Varian Bio has elected to avail ourselves of the extended transition period and, therefore, while Varian Bio is an emerging growth company
we will not be subject to new or revised accounting standards the same time that they become applicable to other public companies that
are not emerging growth companies, unless we choose to early adopt a new or revised accounting standard. We will cease to be an emerging
growth company on the date that is the earliest of (i) the last day of the fiscal year in which we have total annual gross revenue of
$1.07 billion or more, (ii) the last day of our fiscal year following the fifth anniversary of the date of the closing of the
IPO, (iii) the date on which we have issued more than $1.0 billion in nonconvertible debt during the previous three years or (iv)
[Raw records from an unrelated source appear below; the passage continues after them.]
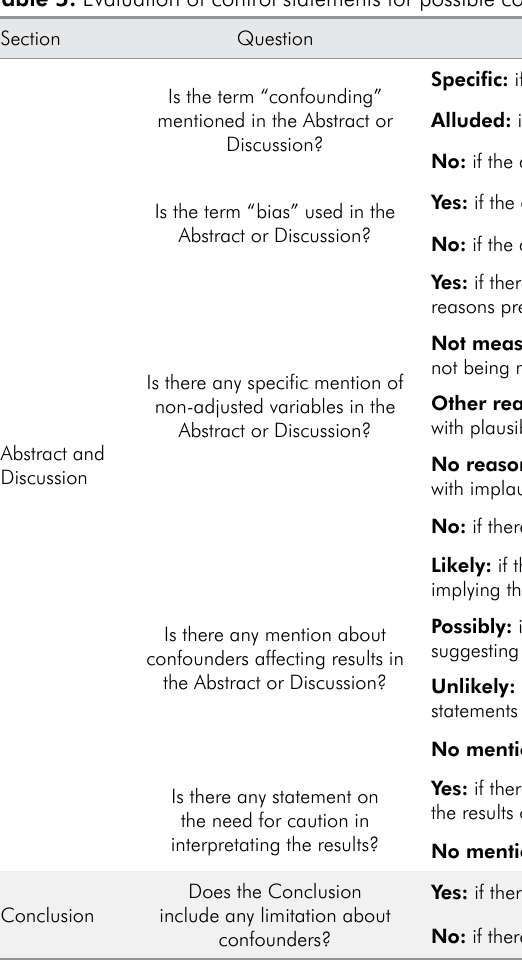
Table 5. Evaluation of control statements for possible confounders and bias consideration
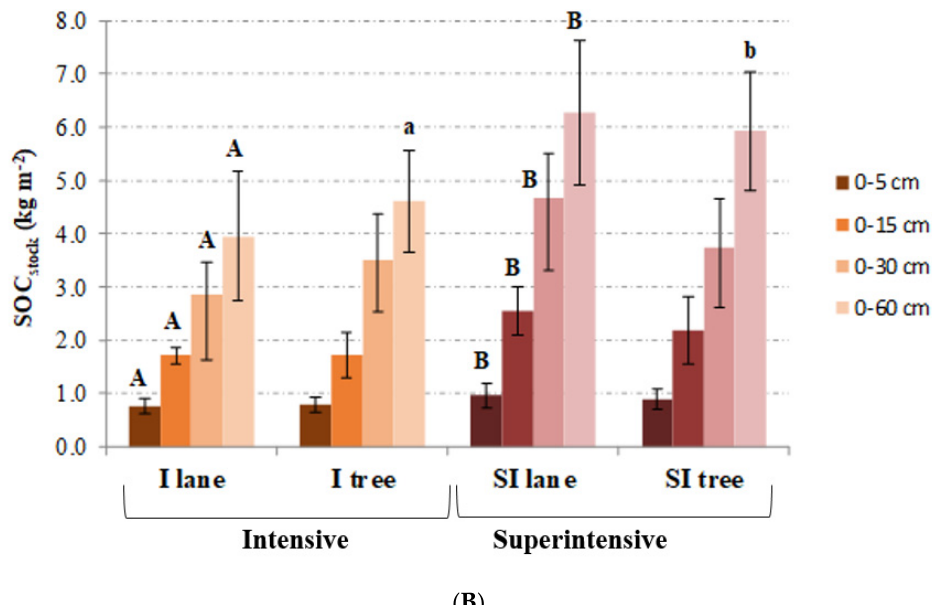
Figure 4. ( A ) Soil organic carbon concentration (SOC; %) and ( B ) cumulative soil organic carbon stock (SOC stock ; kg m − 2 ) by soil depth and location (lane or tree) within the two olive orchards (I: intensive; SI: superintensive) for the soil sampling carried out in 2018. Different letters indicate statistically significant differences ( p < 0.05, using a Kruskal–Wallis test) between the two orchards for the same depth and location (lane, capital letters, or tree, lowercase letters). Error bars are standard deviation, n = 8.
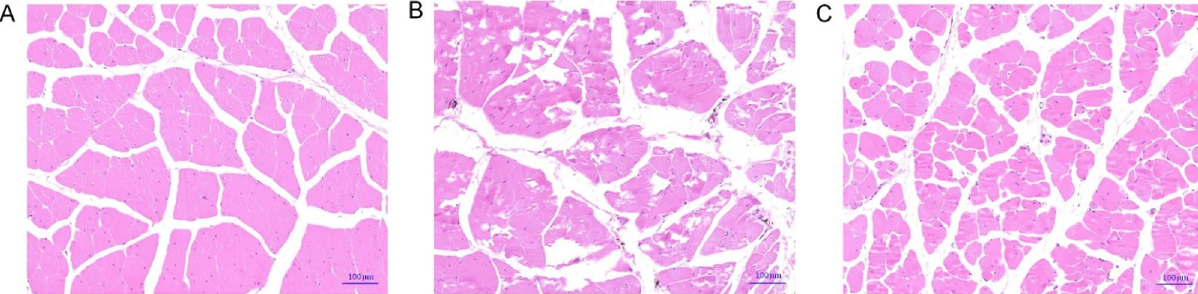
Figure 1. Histopathological observation of Chinese soft-shelled turtles infected with furunculosis pathogens. A was normal control group (NC), B was infection group (Lb18), C was infection treated with NAC group (Lb18 +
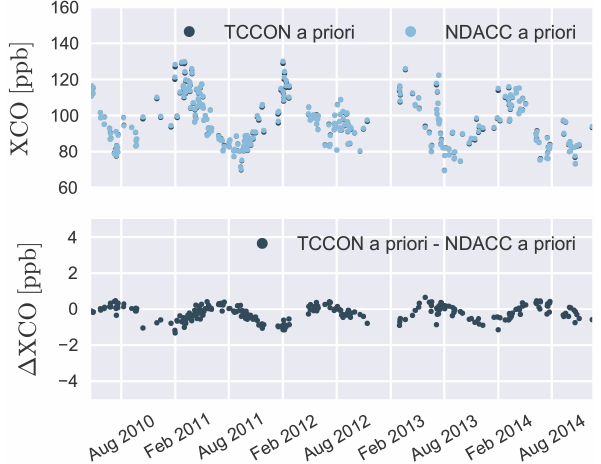
Figure 5. Upper panel: daily mean time series of XCO retrieved from MIR spectra using different a priori VMR profiles; lower panel: the absolute difference time series shows the impact of changing the a priori profiles.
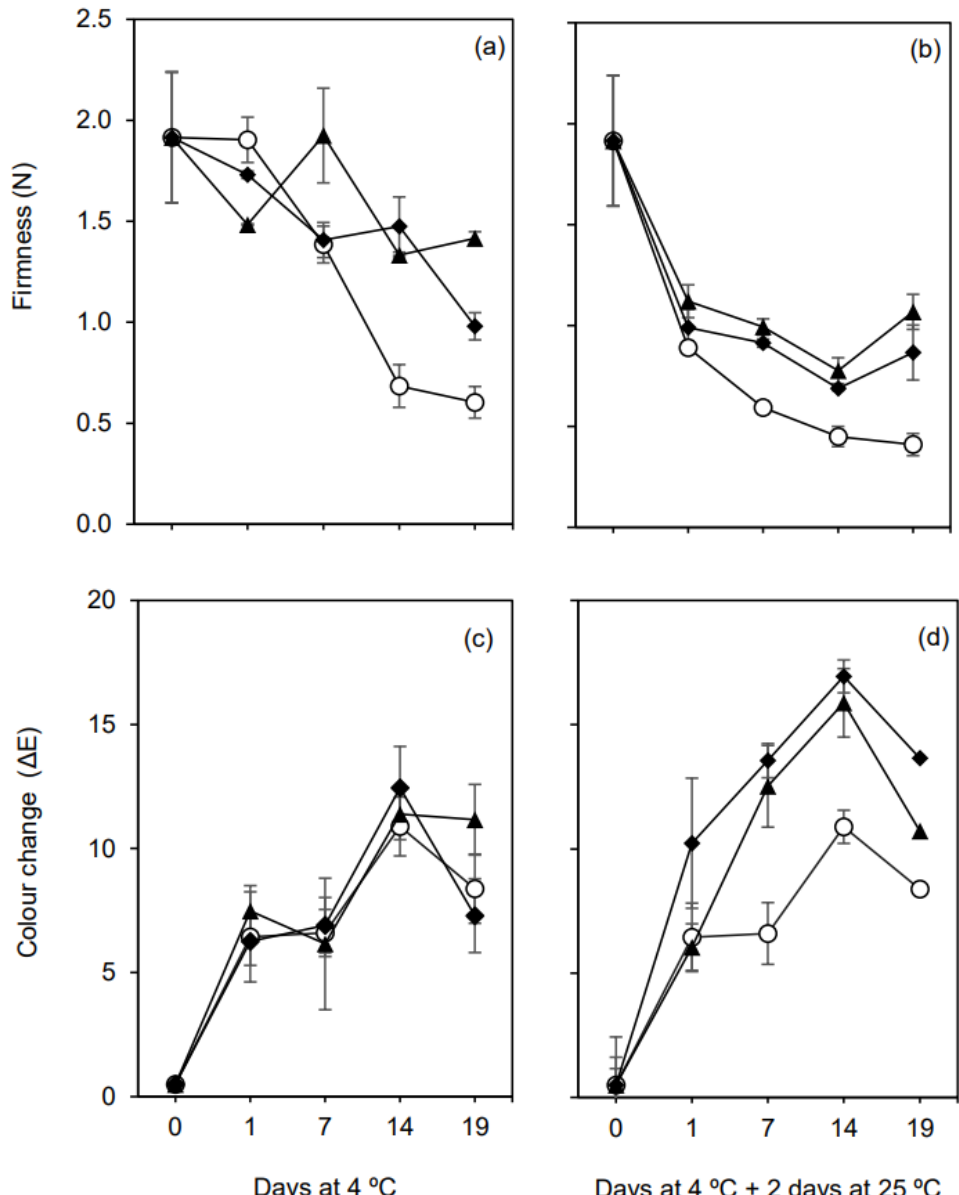
Figure 5. Firmness (N) and colour changes on the skin of the fruits ( Δ E) for figs ( Ficus carica L. var. ´ Pingo de mel ´ ) coated ( (cid:117) C-OO-TPP and (cid:115) A-OO-Ca) and uncoated ( Ctr), under refrigeration (cid:35) for over 19 days at 4 °C ( a , c ) and after being transferred to room temperature for 2 days ( b , d ). Each symbol represents each experimental condition, which is associated to a line. Color is one of the most important attributes of fruit quality. Figure 5c,d show the surface color changes of coated and uncoated fig fruits during storage at refrigerated conditions (4 ◦ C), and after leaving the refrigerated chamber and maintained at room temperature (25 ◦ C) for 2 days. All samples showed a high ∆ E value (>6) at 1 day of cold storage, increasing progressively until the end of that storage period, up to around 7.3 to 11.2, with non-significant differences between coated and uncoated fruits (Figure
the date on which we are deemed to be a large accelerated filer under the rules of the Securities and Exchange Commission.
Additionally,
Varian Bio is, and the post-combination company is expected be a “smaller reporting company” as defined in Item
10(f)(1) of Regulation S-K. Smaller reporting companies may take advantage of certain reduced disclosure obligations, including,
among other things, providing only two years of audited financial statements. Varian Bio will remain a smaller reporting company
until the last day of the fiscal year in which (i) the market value of Varian Bio’s Common Stock held by non-affiliates exceeds
$250 million as of the prior June 30, or (ii) Varian Bio’s annual revenues exceeded $100 million during such
completed fiscal year and the market value of our common stock held by non-affiliates exceeds $700 million as of the
prior June 30. We cannot predict if investors will find our common shares less attractive because we may rely on these exemptions.
If some investors find our common shares less attractive as a result, there may be a less active trading market for our common
shares and our share price may be more volatile.